RECORDS SHOWN —
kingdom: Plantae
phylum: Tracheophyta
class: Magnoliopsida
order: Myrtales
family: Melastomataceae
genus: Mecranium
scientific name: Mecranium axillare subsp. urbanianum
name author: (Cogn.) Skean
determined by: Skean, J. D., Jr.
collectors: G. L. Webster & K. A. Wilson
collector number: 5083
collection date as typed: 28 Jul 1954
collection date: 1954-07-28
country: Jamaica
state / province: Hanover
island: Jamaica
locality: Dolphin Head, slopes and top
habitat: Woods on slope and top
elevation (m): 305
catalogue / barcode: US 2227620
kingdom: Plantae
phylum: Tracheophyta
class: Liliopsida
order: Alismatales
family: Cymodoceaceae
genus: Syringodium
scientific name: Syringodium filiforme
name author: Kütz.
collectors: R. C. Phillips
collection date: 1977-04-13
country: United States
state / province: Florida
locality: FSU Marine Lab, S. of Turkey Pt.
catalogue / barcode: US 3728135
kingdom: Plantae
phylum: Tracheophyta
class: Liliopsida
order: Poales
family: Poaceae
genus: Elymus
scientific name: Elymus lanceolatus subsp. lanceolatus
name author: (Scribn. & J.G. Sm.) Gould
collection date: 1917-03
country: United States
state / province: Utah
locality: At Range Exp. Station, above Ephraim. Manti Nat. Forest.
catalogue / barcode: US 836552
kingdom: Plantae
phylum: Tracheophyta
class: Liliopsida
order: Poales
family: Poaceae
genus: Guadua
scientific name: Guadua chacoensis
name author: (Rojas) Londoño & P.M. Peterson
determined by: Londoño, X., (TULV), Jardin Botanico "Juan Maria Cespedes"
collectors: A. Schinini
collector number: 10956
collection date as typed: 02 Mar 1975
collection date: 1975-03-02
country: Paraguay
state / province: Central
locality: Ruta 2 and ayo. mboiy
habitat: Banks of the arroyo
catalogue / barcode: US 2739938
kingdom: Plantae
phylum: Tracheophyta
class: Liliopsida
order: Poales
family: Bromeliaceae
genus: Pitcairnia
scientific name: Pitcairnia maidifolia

STATED TASK — Reproduce the whole listing above, switching every "locality" to "location" and leaving all other text unchanged.

OUTPUT FOR THIS TASK —
kingdom: Plantae
phylum: Tracheophyta
class: Magnoliopsida
order: Myrtales
family: Melastomataceae
genus: Mecranium
scientific name: Mecranium axillare subsp. urbanianum
name author: (Cogn.) Skean
determined by: Skean, J. D., Jr.
collectors: G. L. Webster & K. A. Wilson
collector number: 5083
collection date as typed: 28 Jul 1954
collection date: 1954-07-28
country: Jamaica
state / province: Hanover
island: Jamaica
location: Dolphin Head, slopes and top
habitat: Woods on slope and top
elevation (m): 305
catalogue / barcode: US 2227620
kingdom: Plantae
phylum: Tracheophyta
class: Liliopsida
order: Alismatales
family: Cymodoceaceae
genus: Syringodium
scientific name: Syringodium filiforme
name author: Kütz.
collectors: R. C. Phillips
collection date: 1977-04-13
country: United States
state / province: Florida
location: FSU Marine Lab, S. of Turkey Pt.
catalogue / barcode: US 3728135
kingdom: Plantae
phylum: Tracheophyta
class: Liliopsida
order: Poales
family: Poaceae
genus: Elymus
scientific name: Elymus lanceolatus subsp. lanceolatus
name author: (Scribn. & J.G. Sm.) Gould
collection date: 1917-03
country: United States
state / province: Utah
location: At Range Exp. Station, above Ephraim. Manti Nat. Forest.
catalogue / barcode: US 836552
kingdom: Plantae
phylum: Tracheophyta
class: Liliopsida
order: Poales
family: Poaceae
genus: Guadua
scientific name: Guadua chacoensis
name author: (Rojas) Londoño & P.M. Peterson
determined by: Londoño, X., (TULV), Jardin Botanico "Juan Maria Cespedes"
collectors: A. Schinini
collector number: 10956
collection date as typed: 02 Mar 1975
collection date: 1975-03-02
country: Paraguay
state / province: Central
location: Ruta 2 and ayo. mboiy
habitat: Banks of the arroyo
catalogue / barcode: US 2739938
kingdom: Plantae
phylum: Tracheophyta
class: Liliopsida
order: Poales
family: Bromeliaceae
genus: Pitcairnia
scientific name: Pitcairnia maidifolia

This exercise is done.